Definition Of

11 Features of A Central Bank

The features or nature of central bank

”A central bank being generally recognized as a bank which constitutes the apex of the monetary and banking structure of its country and which performs as best as it can, in the national economic interest.”

-- Prof. M. H. DE Kock

The significance of a central bank lies in its function of managing the monetary system of the country, internally as well as externally. By the nature of its business, the central bank is intimately connected with the banking system and money market of the country and can definitely regulate the monetary system of country in the general interest of the nation.


The Features of Central Bank:

The features or natures of central bank are as follows -

  1. Single Organization:

In a country there has only one central bank exist. In the world, there has been no existence of two or more central bank in any country. So central bank can be called as single organization. For this reason, it does not require to compete with other banks.

  1. Legal entity:

Central bank is established by the special act of Government. As a result, legal entity of central bank is much more strong than other banks. This strong legal entity gives special privilege to other banks.

  1. Nature ownership:

The ownership of central bank can be fully government or joint venture of government and private ownership. But the reality said that government owned central bank is maximum in the world.

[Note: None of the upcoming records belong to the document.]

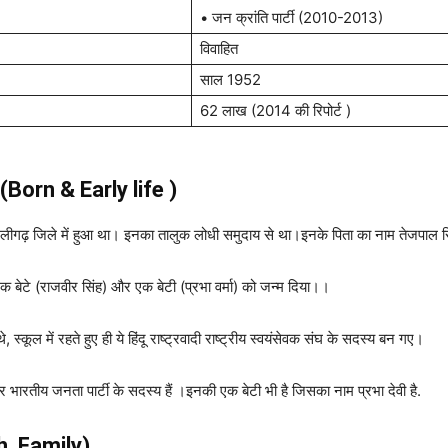
• जन क्रांति पार्टी (2010-2013)
विवाहित
साल 1952
62 लाख (2014 की रिपोर्ट )
न (Born & Early life )
ीगढ़ जिले में हुआ था। इनका तालुक लोधी समुदाय से था।इनके पिता का नाम तेजपाल सिंह
एक बेटे (राजवीर सिंह) और एक बेटी (प्रभा वर्मा) को जन्म दिया।।
े, स्कूल में रहते हुए ही ये हिंदू राष्ट्रवादी राष्ट्रीय स्वयंसेवक संघ के सदस्य बन गए।
र भारतीय जनता पार्टी के सदस्य हैं ।इनकी एक बेटी भी है जिसका नाम प्रभा देवी है.
h
Family)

  1. Difference in objective:

Because the operations of the central bank are such as profoundly to affect the monetary and credit situation, they cannot be undertaken solely for the purpose of making profit. The profit motive should only be a secondary consideration, and not the primary motive for central banking operations.

  1. Note issue:

The issue of note is the most important function of a central bank. In fact, the practical experience shown that the central bank is the most suitable and appropriate medium for the issue of note.

  1. Control:

In the present century, central bank has become as part of the economic set up in a country. All over the world, Central bank is under the control of government particularly it has been work under the direction of department of finance or treasury.

  1. Relation with Govt.:

The central bank is closely related to the government as its banker and the financial adviser. It is generally an organ of the government and performing the banking operations of government. Central bank represents the government not only in country but also the outside of the country as well.

  1. Guardian of the money market:

An effective monetary management requires a centralized country over both currency and credit. Being in close and intimate contact with the money market a central bank is in a position to know best when and to what extent to expand or to contract currency and credit to meet the changing requirements of the money market.

  1. Banker and controller of other banks:

The central bank functions as a banker’s bank. It also controls and regulates the cameral bank and other financial institutions. For effective control central bank prescribes different rules and regulations and it is mandatory to maintain these rules by other banks.

  1. Lender of the last Resort:

As a lender or the resort central bank provides rediscounts and advances to the commercial banks in times of credit stringency. It also gives loan to the govt. when requires.

  1. Controller of Foreign Exchange:

The central bank maintains the foreign exchange reserves of the country and attempts to stability in the exchange rates.